A rim is the outer portion of a wheel that contacts the tire.


----------



## jason_73 (May 4, 2006)

sorry about the mix up. thanks for the feed back.


----------



## raspantienator (Nov 20, 2007)

I use wheels/rims interchangeably too. As incorrect as it may be, everyone understands.

Very classy and very nice. :cheers


----------



## Rukee (Feb 8, 2007)

JMM said:


> Those appear to be wheels.
> 
> A rim is the outer portion of a wheel that contacts the tire.


Wha? A rim and a wheel can be considered the same thing.
I understood perfectly what he was saying he just bought. No need for nit picking to that extent. And the new rims look nice.  What brand are they?


----------



## jason_73 (May 4, 2006)

thanks for backing me up its not the first comment i was hopping to get. there exclusive alloy there 8.5 wide up front with 35 offset and 9.5 wide in rear with 45.


----------



## anmracing (Feb 9, 2005)

The rim of your wheels look good!!!:lol:

Good choice.

AM


----------



## NJG8GT (Nov 14, 2007)

Nice rims!!!!!!! Paint them gold and give it a trans am look!!!


----------



## jason_73 (May 4, 2006)

i havent decided if im going to anadize or powter coat them gold or black like these or just leave it alone.


----------



## GTOJon (Jan 25, 2005)

I vote for keeping them as is (despite what my avatar says shhh)


----------



## NJG8GT (Nov 14, 2007)

ooohh black might look nice!


----------



## LOWET (Oct 21, 2007)

jason_73 said:


> i just got these rims a couple of weeks ago. sorry about the pics there from my phone. ill try to get some better pics later this weekend the weathers bin ****ty since ive gotten back into town so my car is really dirty.

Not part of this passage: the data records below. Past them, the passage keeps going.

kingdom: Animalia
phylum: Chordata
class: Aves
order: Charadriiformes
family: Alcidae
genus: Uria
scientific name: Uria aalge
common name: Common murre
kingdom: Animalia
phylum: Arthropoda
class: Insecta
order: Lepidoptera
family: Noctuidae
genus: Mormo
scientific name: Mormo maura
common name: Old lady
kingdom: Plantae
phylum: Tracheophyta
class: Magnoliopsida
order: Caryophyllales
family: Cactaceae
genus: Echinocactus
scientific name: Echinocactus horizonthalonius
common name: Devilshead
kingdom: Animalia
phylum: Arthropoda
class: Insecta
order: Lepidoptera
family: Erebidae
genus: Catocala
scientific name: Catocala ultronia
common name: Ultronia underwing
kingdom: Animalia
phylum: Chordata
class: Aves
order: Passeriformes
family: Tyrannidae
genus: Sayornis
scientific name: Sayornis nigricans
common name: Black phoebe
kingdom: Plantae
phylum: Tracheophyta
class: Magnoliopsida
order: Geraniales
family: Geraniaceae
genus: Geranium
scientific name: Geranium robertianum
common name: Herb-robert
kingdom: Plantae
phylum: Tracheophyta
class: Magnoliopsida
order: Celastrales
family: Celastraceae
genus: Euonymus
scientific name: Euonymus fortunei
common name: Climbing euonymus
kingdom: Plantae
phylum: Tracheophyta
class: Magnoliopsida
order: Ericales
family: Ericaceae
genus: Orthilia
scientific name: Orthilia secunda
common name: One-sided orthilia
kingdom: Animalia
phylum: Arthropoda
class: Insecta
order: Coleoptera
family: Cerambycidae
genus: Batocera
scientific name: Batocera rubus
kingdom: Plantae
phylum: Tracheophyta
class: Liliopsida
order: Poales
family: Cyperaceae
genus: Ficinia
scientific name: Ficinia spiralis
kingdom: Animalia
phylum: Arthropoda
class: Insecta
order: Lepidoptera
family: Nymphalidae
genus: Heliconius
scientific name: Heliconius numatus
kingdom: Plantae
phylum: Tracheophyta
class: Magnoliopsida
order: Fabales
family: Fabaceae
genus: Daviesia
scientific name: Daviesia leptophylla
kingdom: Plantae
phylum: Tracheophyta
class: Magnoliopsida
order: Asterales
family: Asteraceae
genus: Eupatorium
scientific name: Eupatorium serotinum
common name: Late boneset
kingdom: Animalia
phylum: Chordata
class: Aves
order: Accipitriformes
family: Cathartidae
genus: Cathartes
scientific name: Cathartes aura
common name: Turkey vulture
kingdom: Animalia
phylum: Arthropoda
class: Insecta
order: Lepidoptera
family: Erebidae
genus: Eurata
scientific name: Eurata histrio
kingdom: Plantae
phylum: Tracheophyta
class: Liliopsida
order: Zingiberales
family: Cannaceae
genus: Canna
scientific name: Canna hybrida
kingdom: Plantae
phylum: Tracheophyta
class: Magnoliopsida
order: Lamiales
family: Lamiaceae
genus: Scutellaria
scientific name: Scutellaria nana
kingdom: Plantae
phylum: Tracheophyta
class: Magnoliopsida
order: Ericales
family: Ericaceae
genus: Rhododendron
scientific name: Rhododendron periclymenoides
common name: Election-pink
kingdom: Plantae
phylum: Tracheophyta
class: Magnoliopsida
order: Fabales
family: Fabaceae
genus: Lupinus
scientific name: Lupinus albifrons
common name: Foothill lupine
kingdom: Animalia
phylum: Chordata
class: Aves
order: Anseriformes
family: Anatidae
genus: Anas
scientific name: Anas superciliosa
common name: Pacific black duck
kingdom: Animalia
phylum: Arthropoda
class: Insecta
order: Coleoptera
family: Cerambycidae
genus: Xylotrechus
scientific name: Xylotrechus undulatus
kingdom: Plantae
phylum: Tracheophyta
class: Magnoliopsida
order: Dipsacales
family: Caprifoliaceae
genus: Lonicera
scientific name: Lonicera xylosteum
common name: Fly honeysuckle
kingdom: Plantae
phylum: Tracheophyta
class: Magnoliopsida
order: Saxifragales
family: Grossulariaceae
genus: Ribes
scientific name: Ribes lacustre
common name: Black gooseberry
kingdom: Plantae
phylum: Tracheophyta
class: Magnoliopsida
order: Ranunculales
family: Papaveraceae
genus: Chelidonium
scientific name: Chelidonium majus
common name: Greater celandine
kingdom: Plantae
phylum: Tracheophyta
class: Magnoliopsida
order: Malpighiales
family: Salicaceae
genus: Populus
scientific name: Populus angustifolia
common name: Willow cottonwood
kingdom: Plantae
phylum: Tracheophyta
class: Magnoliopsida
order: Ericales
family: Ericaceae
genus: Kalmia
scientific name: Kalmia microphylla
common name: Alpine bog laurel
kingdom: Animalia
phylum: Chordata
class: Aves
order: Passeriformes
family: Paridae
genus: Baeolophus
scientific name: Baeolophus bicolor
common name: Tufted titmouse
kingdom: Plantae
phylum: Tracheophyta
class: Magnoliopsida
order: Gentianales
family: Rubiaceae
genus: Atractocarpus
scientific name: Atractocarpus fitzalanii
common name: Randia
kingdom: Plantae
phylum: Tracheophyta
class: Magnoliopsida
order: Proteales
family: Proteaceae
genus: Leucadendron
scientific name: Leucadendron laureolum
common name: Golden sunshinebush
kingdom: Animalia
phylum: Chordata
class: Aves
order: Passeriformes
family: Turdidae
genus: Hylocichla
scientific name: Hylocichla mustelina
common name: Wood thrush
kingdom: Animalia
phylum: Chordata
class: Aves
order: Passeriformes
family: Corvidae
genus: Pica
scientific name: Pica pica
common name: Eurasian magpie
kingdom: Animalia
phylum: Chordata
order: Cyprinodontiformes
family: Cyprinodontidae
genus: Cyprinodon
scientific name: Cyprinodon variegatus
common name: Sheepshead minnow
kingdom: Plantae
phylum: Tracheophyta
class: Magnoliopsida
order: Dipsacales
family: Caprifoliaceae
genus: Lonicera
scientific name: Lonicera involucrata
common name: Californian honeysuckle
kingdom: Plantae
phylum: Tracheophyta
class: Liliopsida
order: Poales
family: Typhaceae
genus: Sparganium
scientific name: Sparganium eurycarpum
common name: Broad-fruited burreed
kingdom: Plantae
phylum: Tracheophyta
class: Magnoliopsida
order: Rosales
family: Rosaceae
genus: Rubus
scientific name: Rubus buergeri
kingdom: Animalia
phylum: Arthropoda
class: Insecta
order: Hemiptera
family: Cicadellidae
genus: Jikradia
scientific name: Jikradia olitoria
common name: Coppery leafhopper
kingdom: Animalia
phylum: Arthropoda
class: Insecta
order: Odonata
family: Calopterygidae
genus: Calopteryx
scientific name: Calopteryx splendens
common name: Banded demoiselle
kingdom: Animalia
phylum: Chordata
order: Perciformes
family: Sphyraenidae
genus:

They look real nice. What size are they ??? from the pictures they look like 19s because you don't have much of a side wall. The rim of the wheels are very close to the ground .


----------



## jason_73 (May 4, 2006)

yah there 19, 8.5 wide in front with a 245 and 275 on a 9.5 wide rim in the rear. the offset is 35 and 45. thanks for reps guys


----------



## Richk (Jan 16, 2008)

What brand are those wheels?


----------



## Chrisco (Mar 19, 2007)

Nice RIMS.


----------



## Tri-Power (Jan 10, 2008)

Richk said:


> What brand are those wheels?


Exclusive Alloy..... look like the EXM3s.


----------



## jason_73 (May 4, 2006)

tripower is correct they are exclusive allow. had them for a month still love them


----------



## Reno'sGoat (Dec 10, 2004)

They look real nice but to much work involved in keeping them clean.


----------



## flyer469 (May 19, 2006)

too busy looking for my taste


----------